= Extract =
= Talât Aydemir =

Turkish officer who led unsuccessful military coup attempts

Ahmet Talât Aydemir (1917 in Söğüt – 5 July 1964 in Altındağ) was a Turkish officer who led two unsuccessful military coup attempts on February 22, 1962 and May 20, 1963 and was executed for his part in them.

==Early life and education==
Aydemir was the son of a war-wounded Major, Necip Aydemir. On his mother’s side he was the nephew of Çerkes Ethem and his sister Fahriye was married to Hakkı Alican, the older brother of finance minister Ekrem Alican.

He attended primary school at the Cumhuriyet School in Adapazarı and secondary school at Kadıköy Boys' High School. He entered Kuleli Military High School on September 1, 1934 and transferred to the Turkish Military Academy on May 5, 1937. On May 31, 1939, he graduated as a second lieutenant and began attending the Artillery School in Halıcıoğlu. He was promoted to lieutenant on November 30, 1939 and assigned to the 43rd Artillery Battery in Kırklareli on October 11, 1940. He was then promoted to first lieutenant in 1943 and to captain in 1947, the same year in which he passed the entrance exam for the Army War Institute.

= Tasks to carry out =
1. Rewrite the paragraph of the Talât Aydemir biography that begins "He attended primary school" as a chronological list, keeping its main facts.
2. According to the Talât Aydemir biography, why was Aydemir executed? Answer in one to three sentences.
3. Carry on the Talât Aydemir biography from the point at which it ends.

= Data section =

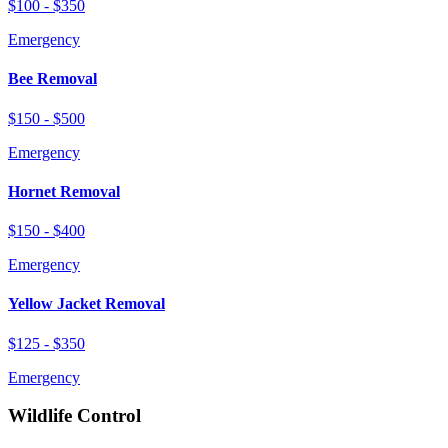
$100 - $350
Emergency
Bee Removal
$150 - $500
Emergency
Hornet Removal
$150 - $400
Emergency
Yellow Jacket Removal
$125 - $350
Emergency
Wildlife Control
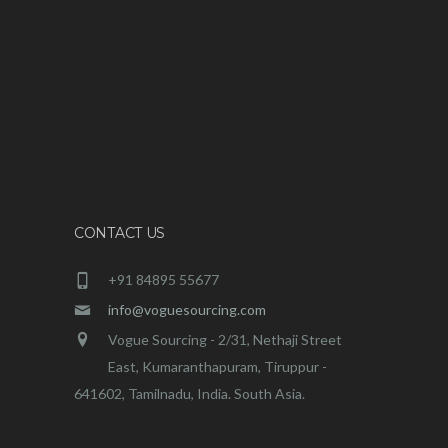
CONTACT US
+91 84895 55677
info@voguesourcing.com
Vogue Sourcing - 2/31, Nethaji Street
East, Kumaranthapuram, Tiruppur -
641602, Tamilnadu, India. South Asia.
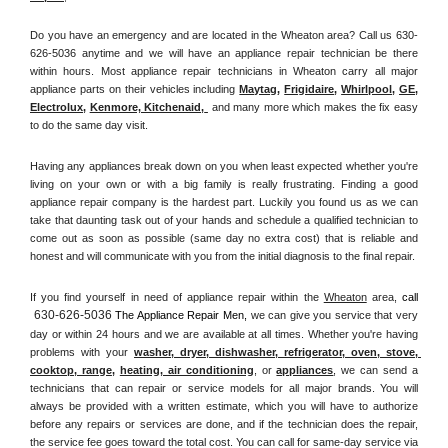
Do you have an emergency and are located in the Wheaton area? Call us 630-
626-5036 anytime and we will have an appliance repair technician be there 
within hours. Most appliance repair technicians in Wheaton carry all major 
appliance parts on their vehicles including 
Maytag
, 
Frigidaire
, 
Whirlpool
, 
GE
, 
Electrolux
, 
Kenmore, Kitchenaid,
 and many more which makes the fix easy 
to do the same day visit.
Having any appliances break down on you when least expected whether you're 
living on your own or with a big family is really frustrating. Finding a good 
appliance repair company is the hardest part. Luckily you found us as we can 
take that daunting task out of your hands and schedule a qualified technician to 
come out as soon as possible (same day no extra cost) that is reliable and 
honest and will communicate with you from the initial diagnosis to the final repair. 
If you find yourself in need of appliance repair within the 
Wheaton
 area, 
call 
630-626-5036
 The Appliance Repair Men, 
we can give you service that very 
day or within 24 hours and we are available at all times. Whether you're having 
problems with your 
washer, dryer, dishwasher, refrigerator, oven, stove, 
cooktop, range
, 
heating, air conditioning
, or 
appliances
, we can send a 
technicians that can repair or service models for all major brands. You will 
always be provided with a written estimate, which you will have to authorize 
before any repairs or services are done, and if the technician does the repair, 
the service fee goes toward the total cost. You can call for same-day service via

* * *

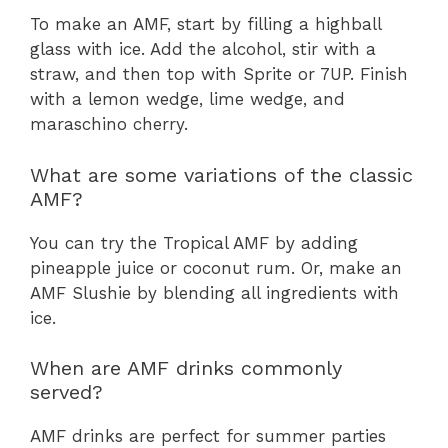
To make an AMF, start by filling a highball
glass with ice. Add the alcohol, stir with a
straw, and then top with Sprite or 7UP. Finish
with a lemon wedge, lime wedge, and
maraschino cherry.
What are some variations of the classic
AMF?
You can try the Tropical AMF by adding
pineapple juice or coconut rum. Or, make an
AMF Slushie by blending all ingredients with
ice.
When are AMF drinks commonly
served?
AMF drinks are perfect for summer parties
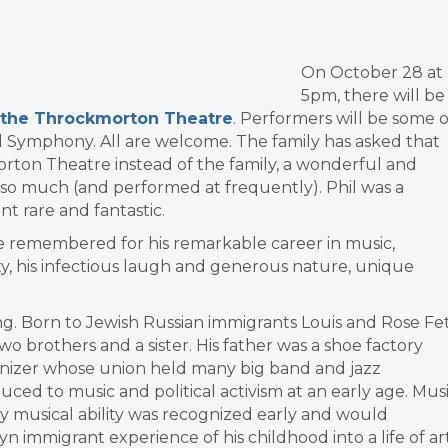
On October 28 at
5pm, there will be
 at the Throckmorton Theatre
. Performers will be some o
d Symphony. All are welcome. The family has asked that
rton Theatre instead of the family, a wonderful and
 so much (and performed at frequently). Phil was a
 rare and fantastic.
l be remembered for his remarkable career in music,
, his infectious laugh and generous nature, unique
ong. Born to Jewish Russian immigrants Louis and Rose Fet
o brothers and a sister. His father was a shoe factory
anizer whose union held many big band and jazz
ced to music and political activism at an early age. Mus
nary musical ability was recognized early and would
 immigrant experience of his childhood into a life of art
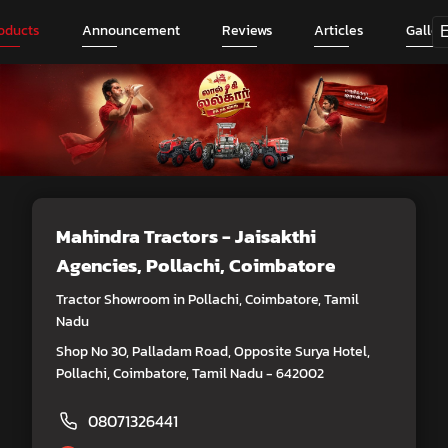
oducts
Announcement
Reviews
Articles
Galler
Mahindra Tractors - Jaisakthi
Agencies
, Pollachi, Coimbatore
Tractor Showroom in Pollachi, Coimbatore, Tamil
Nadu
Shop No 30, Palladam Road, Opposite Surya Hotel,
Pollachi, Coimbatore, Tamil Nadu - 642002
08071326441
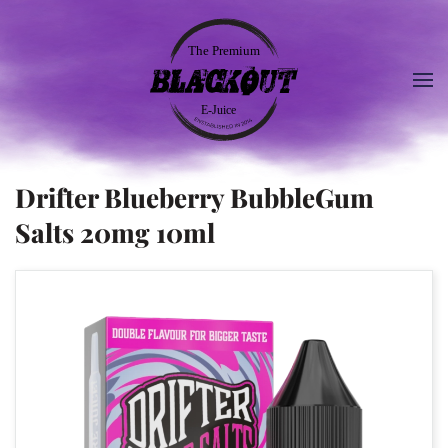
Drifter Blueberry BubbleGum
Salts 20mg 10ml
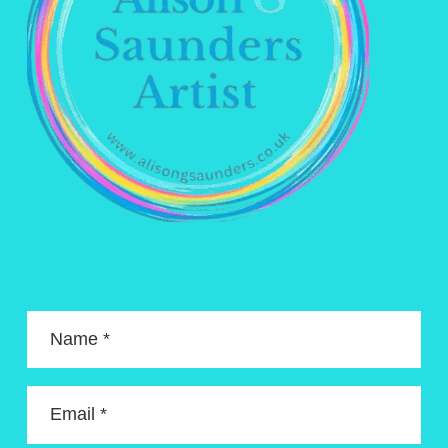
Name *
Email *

...

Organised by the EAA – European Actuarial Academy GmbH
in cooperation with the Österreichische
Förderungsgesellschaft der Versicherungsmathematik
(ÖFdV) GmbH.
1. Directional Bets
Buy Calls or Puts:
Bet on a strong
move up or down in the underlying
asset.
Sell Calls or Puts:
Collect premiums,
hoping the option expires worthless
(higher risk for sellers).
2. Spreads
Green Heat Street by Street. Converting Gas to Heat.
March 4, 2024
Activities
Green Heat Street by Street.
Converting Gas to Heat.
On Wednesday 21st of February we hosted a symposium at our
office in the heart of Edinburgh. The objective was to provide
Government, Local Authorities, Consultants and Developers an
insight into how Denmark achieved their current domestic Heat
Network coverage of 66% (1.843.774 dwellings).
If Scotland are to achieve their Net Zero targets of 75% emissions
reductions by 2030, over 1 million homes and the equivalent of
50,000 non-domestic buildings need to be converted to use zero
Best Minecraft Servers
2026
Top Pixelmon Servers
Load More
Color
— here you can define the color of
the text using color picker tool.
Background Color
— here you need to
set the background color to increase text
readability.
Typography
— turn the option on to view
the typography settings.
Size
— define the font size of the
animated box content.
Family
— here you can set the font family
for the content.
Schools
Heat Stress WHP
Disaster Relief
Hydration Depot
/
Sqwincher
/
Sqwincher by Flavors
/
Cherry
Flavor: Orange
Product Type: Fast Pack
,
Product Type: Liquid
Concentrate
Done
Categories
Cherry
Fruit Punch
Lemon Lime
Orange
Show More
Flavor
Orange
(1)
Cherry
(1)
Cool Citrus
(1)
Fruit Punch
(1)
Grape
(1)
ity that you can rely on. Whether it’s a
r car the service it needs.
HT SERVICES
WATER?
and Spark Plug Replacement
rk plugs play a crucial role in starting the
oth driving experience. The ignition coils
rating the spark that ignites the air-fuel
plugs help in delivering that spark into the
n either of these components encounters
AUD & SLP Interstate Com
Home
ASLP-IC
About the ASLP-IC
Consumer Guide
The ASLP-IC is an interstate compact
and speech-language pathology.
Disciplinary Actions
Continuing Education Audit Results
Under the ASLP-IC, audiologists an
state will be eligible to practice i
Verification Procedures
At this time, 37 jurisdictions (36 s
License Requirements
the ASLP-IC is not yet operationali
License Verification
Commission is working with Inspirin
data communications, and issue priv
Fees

= Expected outputs =
1.
- Primary school at the Cumhuriyet School in Adapazarı; secondary school at Kadıköy Boys' High School
- September 1, 1934: entered Kuleli Military High School
- May 5, 1937: transferred to the Turkish Military Academy
- May 31, 1939: graduated as a second lieutenant and began attending the Artillery School in Halıcıoğlu
- November 30, 1939: promoted to lieutenant
- October 11, 1940: assigned to the 43rd Artillery Battery in Kırklareli
- 1943: promoted to first lieutenant
- 1947: promoted to captain and passed the entrance exam for the Army War Institute

2. Aydemir was executed for his part in the two unsuccessful military coup attempts that he led. These took place on February 22, 1962 and May 20, 1963.

3.
He began his studies there in 1948, graduating in 1949 as an assistant staff officer. He was assigned to the 12th Division in Sivas where he became commander of an artillery detachment. While serving he attended a course in military doctrine at the Military Academy. Graduating in August 1954, he was stationed in Ankara and was soon appointed to the Planning Branch of the General Staff Logistics Directorate. In 1955 he was promoted to Major in 1955 and attended a one-year language course at Saint Benoit French High School. He entered the Joint Academy on October 1, 1956 and graduated on March 1, 1957. On May 1, 1957, he went to France on a three-month training course and in 1958 was promoted to lieutenant colonel. In June 1959 he took command of the 3rd Division Korean Brigade and spent a year there, returning to Turkey on August 8, 1960. He was promoted to colonel on August 30, 1960. On September 12, 1960, he was appointed as the Commander of the Military Academy.

==Political activity before 1962==
Between 1956 and 1959, Aydemir was a member of the group of officers conspiring to stage a coup against Turkey’s Democratic Party government. However as he was in Korea at the time, he did not take part in the 1960 Turkish coup d'état.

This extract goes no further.